Exhibition Opening of “A Love Supreme: Black Cultural Expression and Political Activism of the 1960s and 1970s”
Syracuse University Libraries’ Special Collections Research Center’s (SCRC) new exhibition titled “A Love Supreme: Black Cultural Expression and Political Activism of the 1960s and 1970s” (A Love Supreme) will be opening on January 19, 2023 and will run through July 2023. The exhibition will be on display on the 6th floor of Bird Library. A Love Supreme reimagines the Black Power and the Black Arts Movements by intentionally unmuting a multitude of Black writers, leaders and artists from SCRC’s manuscript and archival collections as well as the rare book and printed materials collection. The exhibition will open with a reception on Thursday, January 19 at 4:30 p.m. Those interested in attending should register via email to libevent@syr.edu.
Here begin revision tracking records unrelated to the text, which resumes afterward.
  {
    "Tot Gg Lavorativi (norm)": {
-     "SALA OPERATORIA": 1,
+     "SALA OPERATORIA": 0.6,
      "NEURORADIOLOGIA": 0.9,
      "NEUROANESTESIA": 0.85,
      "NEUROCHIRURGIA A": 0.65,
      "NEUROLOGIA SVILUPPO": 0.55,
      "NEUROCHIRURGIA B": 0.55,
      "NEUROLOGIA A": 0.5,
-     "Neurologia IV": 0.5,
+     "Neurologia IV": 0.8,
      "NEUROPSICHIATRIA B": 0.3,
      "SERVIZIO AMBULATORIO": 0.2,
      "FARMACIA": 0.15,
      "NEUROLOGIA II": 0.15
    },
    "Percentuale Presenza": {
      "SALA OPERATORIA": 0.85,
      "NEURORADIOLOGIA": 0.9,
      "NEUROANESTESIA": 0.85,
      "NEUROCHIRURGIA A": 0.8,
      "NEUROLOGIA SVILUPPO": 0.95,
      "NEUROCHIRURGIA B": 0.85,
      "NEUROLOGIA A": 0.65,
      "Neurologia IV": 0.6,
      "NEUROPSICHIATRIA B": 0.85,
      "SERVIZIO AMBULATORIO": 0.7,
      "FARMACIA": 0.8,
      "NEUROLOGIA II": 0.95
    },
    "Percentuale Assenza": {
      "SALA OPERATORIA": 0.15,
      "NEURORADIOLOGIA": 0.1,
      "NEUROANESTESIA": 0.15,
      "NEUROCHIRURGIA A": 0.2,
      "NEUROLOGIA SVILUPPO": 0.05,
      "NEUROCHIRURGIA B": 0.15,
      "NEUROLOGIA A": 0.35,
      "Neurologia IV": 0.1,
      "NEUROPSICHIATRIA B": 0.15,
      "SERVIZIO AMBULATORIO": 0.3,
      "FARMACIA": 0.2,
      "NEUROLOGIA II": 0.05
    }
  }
Curated as a snapshot into the Black Arts and Black Power Movements, materials within this exhibition expand dominant narratives of Black pride, love, strength, philosophy and power. On display are chapbooks from prominent Black publishing houses, such as Broadside Press and Third World Press, as well as a diverse selection of journals and periodicals from various creators from the period. Also featured are works produced by both well and little-known Black visual artists such as Emory Douglas, Masood Ali-Wilbert Warren, Carole Byard and the young students of Black nationalist educators. This exhibition and its call to A Love Supreme, the title of John Coltrane’s 1964 groundbreaking album, amplifies the intimacy of Black community, their visions of liberation, and their expressions of supreme, everyday love.
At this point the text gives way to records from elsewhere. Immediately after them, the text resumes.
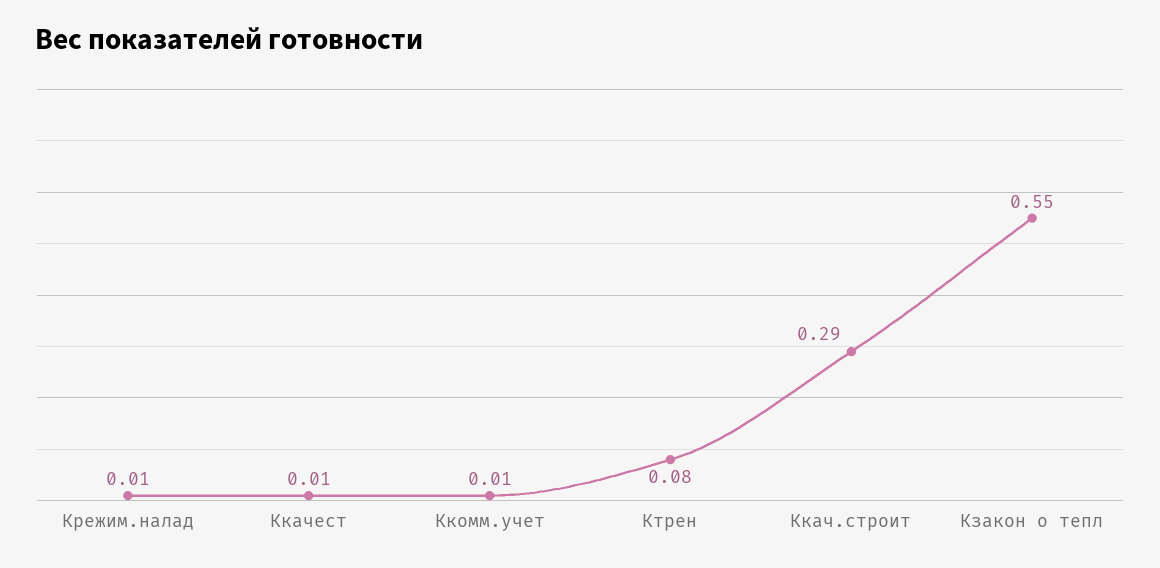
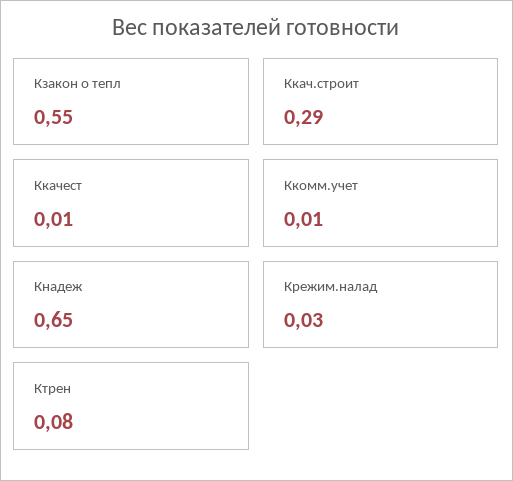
  {
-   "Крежим.налад": 0.01,
+   "Крежим.налад": 0.03,
    "Ккачест": 0.01,
    "Ккомм.учет": 0.01,
    "Ктрен": 0.08,
    "Ккач.строит": 0.29,
-   "Кзакон о тепл": 0.55
+   "Кзакон о тепл": 0.55,
+   "Кнадеж": 0.65
  }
The Black Arts Movement of the 1960s and 1970s, coined by scholar of African American theatre, cultural critic, and playwright Larry Neal, was the “aesthetic and spiritual sister” of the Black Power Movement. The creators and activists of the Movement understood that political activism and cultural expression were inseparable. They drew in equal parts from the teachings of Black nationalist leaders like el-Hajj Malik el-Shabazz (Malcolm X) and from the improvisational performance of Black free-jazz musicians like John Coltrane. Black identity was reclaimed, recentered and reaffirmed inside writing, theater, music, education, visual art and more. A politic in and of itself, Blackness became a source of pride, power, philosophy and love that Black communities utilized to forge new pathways toward liberation.
The exhibition is co-curated by Caroline Charles, SCRC Curatorial Assistant and PhD candidate in English, and Jessica Terry-Elliott, SCRC Curatorial Assistant and PhD candidate in History, in collaboration with SCRC staff. The Syracuse University Library Associates have sponsored portions of the physical exhibition.
“This exhibition, A Love Supreme, is named after the mantra Coltrane repeats nineteen times throughout his landmark jazz-suite of the same title. Our own call to A Love Supreme is dedicated to the Black People who have been fighting, creating, living and improvising since our arrival in this hemisphere,” said co-curators Charles and Terry-Elliott. “Curating A Love Supreme has been a collaborative improvisation. While being attentive to our respective training in English and History, we embraced an interdisciplinary spirit of collaboration, honoring the collaborative improvisation of the Black Arts Movement. Historically, institutional archives have ensured the preservation of white supremacy. A Love Supreme recognizes that archives hold incredible potential for reorienting us toward social justice.”
About Special Collections Research Center (SCRC) and Syracuse University Libraries:
Syracuse University Libraries’ Special Collections Research Center collects, preserves and provides access to materials that document the history of Syracuse University and our global society, including rare printed materials, original manuscripts, photographs, artworks, audio and moving image recordings, University records and more. Collection areas include activism and social reform, radicalism in the arts, architecture and industrial design, photography, the history of recorded sound and more. Located on the 6th floor of Bird Library, the SCRC is a vibrant research and learning environment for Syracuse University students, faculty and the broader scholarly community, providing access to world-renowned rare and archival collections and expert guidance in their use to facilitate personal discovery and the creation of new knowledge.